Using the records below, output the stretch that opens with the line containing "PER I TIFOSI DI CALCIO: COME" and closes with the line containing "GOLPE DE MAIS DE R$ 14 MIL E", exactly and including both lines, with nothing more.

[Collected data]
·····

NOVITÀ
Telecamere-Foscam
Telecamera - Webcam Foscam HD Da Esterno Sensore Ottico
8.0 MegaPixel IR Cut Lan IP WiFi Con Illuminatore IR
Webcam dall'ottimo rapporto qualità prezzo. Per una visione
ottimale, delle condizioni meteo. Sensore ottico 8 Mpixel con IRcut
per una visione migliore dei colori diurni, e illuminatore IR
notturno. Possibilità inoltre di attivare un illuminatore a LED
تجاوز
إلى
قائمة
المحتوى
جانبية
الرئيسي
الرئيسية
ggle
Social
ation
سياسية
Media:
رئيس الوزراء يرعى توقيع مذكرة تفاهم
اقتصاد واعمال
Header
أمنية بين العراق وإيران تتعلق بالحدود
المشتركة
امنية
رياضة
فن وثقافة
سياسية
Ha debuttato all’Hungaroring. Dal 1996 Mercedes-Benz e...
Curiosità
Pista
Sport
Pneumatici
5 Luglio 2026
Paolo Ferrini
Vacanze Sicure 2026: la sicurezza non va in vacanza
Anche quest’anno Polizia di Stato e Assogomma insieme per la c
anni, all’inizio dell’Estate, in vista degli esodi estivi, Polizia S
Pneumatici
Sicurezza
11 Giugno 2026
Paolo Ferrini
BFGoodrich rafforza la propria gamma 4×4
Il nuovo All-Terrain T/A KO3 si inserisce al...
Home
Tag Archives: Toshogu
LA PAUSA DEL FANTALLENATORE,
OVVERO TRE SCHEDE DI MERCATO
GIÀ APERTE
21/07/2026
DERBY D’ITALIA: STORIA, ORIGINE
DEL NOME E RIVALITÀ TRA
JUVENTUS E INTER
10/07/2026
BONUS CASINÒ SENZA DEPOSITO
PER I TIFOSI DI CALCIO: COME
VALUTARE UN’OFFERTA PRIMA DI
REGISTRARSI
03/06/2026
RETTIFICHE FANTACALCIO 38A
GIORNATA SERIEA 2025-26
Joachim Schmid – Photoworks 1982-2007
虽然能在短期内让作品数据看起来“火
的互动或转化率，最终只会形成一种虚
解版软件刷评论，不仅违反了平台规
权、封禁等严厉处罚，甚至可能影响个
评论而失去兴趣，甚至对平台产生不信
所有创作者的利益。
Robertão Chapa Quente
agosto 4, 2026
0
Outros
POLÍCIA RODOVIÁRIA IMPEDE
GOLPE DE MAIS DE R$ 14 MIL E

·····

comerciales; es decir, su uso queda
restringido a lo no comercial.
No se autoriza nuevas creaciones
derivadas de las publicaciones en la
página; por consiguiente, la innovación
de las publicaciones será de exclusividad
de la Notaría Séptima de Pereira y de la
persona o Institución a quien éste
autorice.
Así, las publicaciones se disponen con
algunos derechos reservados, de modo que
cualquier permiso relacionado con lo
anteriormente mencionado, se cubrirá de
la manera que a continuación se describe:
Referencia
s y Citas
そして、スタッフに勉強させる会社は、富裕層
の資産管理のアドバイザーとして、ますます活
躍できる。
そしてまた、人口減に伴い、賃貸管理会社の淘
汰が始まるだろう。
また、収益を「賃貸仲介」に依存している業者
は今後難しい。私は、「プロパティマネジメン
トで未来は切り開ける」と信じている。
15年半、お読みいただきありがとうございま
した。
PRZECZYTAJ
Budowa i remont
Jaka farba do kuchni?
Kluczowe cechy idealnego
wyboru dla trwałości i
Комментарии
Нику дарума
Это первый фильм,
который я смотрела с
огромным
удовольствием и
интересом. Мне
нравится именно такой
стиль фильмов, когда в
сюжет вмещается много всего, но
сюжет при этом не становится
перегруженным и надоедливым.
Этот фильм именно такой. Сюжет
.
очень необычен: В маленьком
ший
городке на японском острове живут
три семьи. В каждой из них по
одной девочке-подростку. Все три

·····

* Result of the exercise
PER I TIFOSI DI CALCIO: COME
VALUTARE UN’OFFERTA PRIMA DI
REGISTRARSI
03/06/2026
RETTIFICHE FANTACALCIO 38A
GIORNATA SERIEA 2025-26
Joachim Schmid – Photoworks 1982-2007
虽然能在短期内让作品数据看起来“火
的互动或转化率，最终只会形成一种虚
解版软件刷评论，不仅违反了平台规
权、封禁等严厉处罚，甚至可能影响个
评论而失去兴趣，甚至对平台产生不信
所有创作者的利益。
Robertão Chapa Quente
agosto 4, 2026
0
Outros
POLÍCIA RODOVIÁRIA IMPEDE
GOLPE DE MAIS DE R$ 14 MIL E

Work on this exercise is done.